__Work request__
Everything in the data below except the pictures must be repeated word for word.

####################

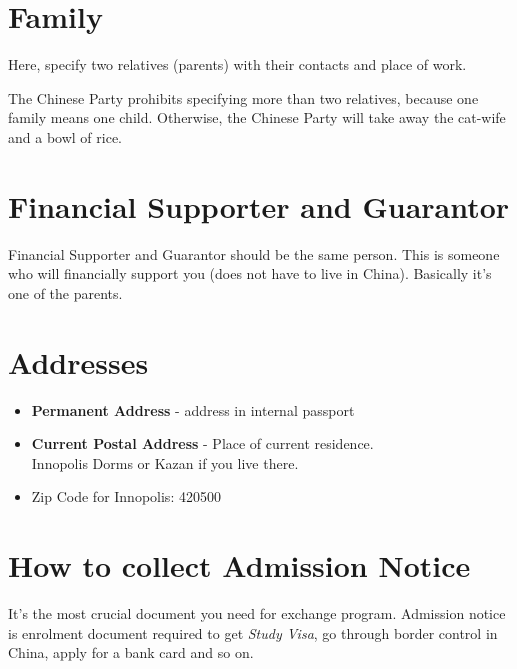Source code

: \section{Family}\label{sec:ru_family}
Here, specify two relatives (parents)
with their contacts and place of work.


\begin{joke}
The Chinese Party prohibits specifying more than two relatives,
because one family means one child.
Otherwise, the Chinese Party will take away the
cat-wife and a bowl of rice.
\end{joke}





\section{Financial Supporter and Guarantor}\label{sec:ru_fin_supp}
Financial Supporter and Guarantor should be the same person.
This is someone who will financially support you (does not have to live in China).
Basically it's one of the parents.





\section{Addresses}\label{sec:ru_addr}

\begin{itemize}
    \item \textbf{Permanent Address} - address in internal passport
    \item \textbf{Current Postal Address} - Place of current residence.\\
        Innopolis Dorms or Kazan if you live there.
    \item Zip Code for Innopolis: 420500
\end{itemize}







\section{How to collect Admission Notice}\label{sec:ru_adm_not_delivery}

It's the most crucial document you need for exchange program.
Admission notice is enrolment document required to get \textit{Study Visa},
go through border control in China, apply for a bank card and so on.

####################

__Answer box__
Source code

: \section{Family}\label{sec:ru_family}
Here, specify two relatives (parents)
with their contacts and place of work.


\begin{joke}
The Chinese Party prohibits specifying more than two relatives,
because one family means one child.
Otherwise, the Chinese Party will take away the
cat-wife and a bowl of rice.
\end{joke}





\section{Financial Supporter and Guarantor}\label{sec:ru_fin_supp}
Financial Supporter and Guarantor should be the same person.
This is someone who will financially support you (does not have to live in China).
Basically it's one of the parents.





\section{Addresses}\label{sec:ru_addr}

\begin{itemize}
    \item \textbf{Permanent Address} - address in internal passport
    \item \textbf{Current Postal Address} - Place of current residence.\\
        Innopolis Dorms or Kazan if you live there.
    \item Zip Code for Innopolis: 420500
\end{itemize}







\section{How to collect Admission Notice}\label{sec:ru_adm_not_delivery}

It's the most crucial document you need for exchange program.
Admission notice is enrolment document required to get \textit{Study Visa},
go through border control in China, apply for a bank card and so on.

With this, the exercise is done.